[Start of section]

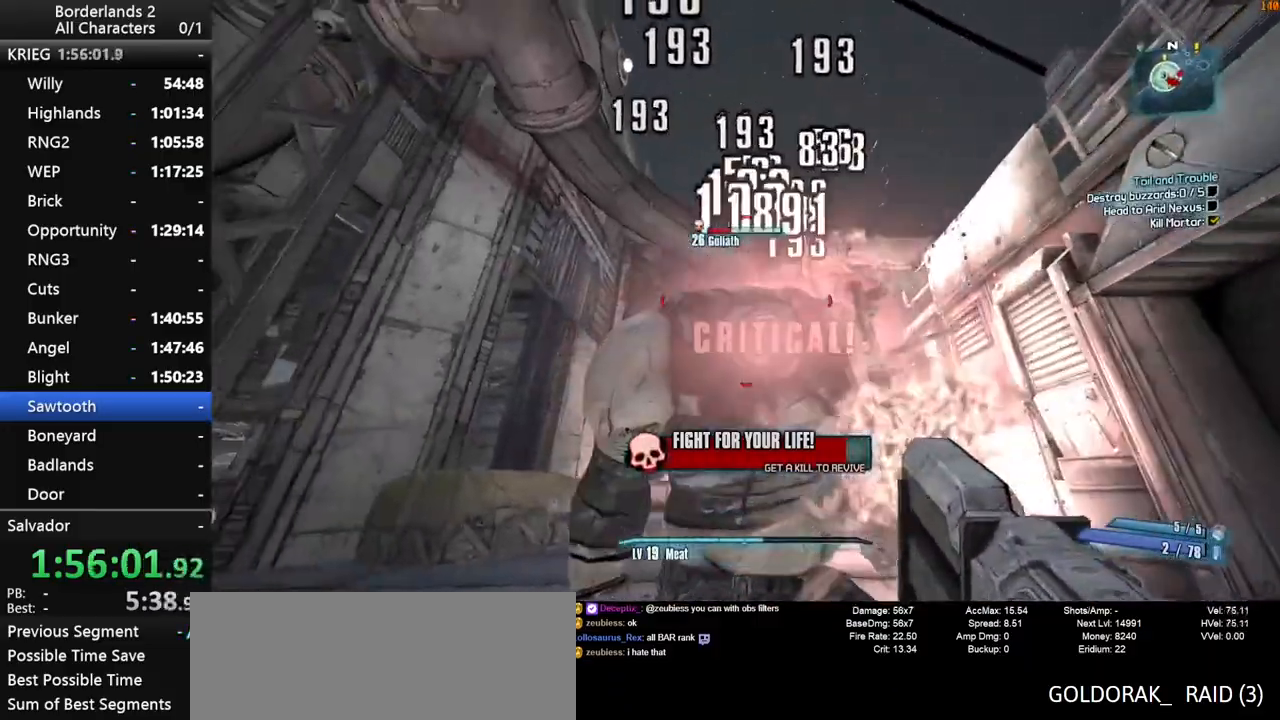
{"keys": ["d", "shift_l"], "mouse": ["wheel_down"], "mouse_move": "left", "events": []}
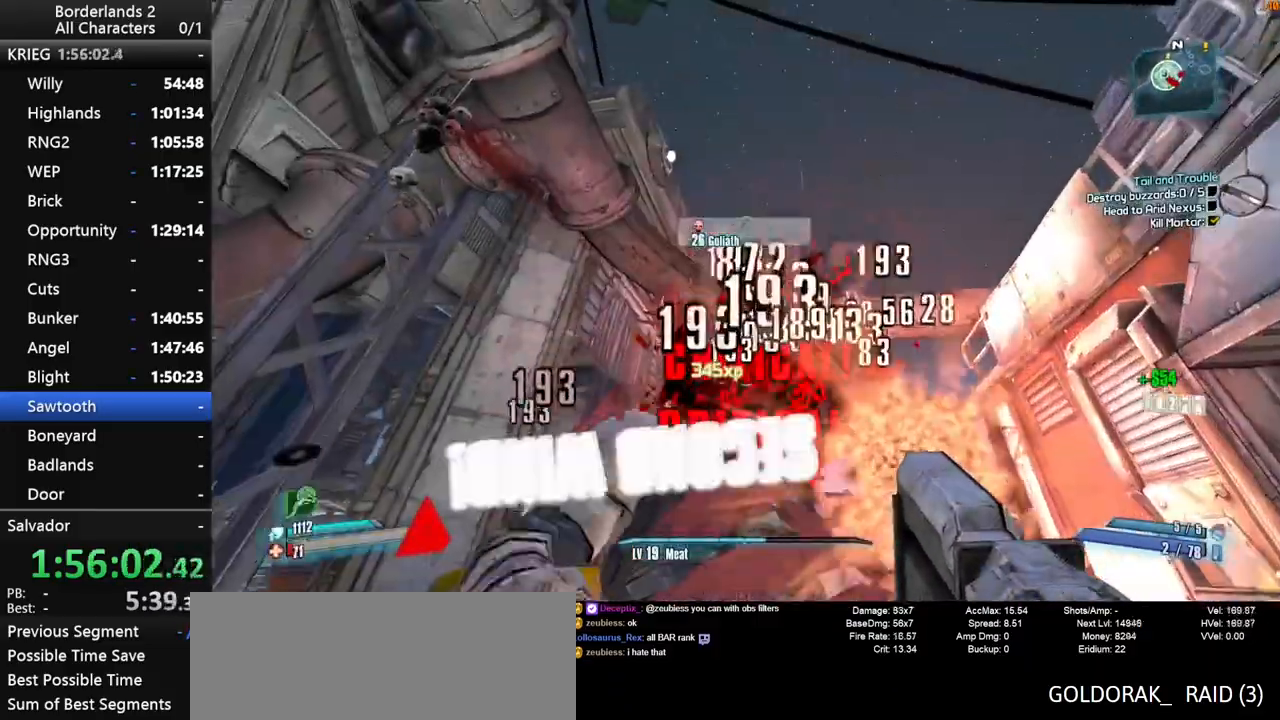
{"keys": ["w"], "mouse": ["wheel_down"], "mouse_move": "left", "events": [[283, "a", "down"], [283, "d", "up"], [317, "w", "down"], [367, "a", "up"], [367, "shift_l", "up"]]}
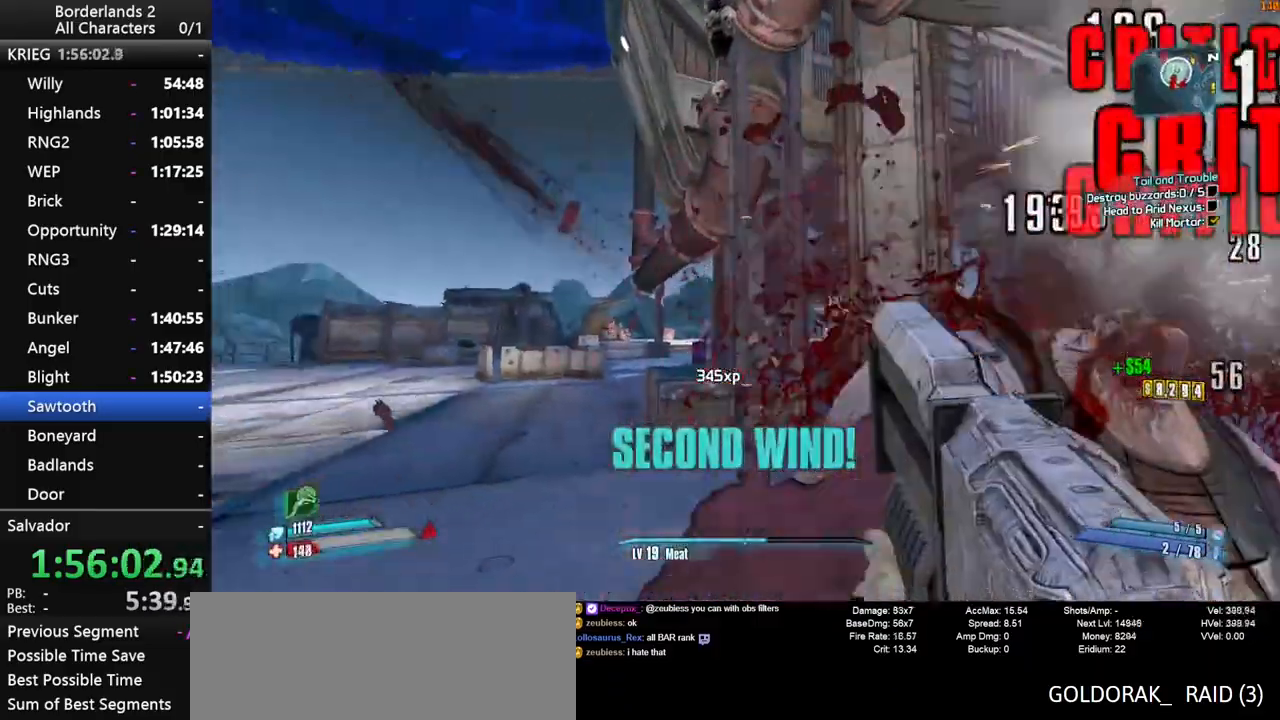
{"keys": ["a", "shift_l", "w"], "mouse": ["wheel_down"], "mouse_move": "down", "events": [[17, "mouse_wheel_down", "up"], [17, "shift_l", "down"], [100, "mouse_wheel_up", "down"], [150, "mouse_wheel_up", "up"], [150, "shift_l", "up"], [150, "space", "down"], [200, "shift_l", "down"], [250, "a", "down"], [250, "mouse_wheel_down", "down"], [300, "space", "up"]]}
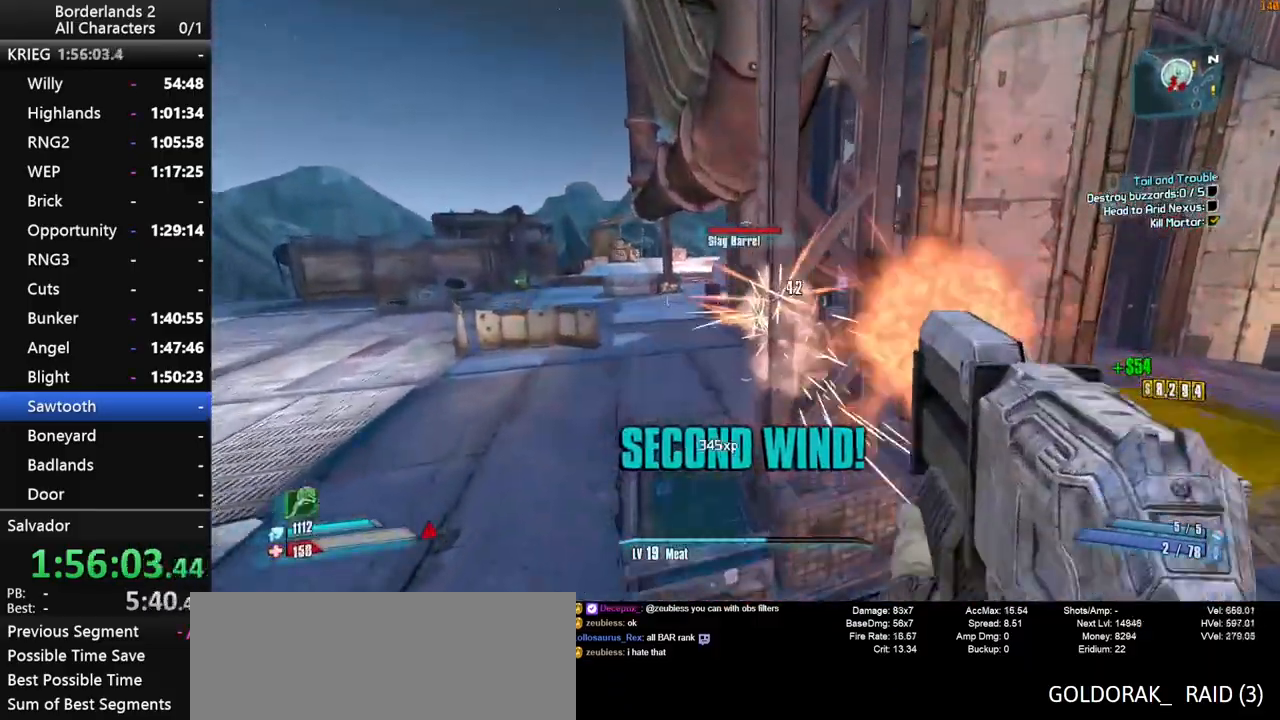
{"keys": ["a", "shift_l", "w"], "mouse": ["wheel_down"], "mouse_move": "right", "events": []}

[End of section]

### About this task
Looking at the data above, state how many of its lines contain the word "left", and give nothing but that number.

### Worked solution
2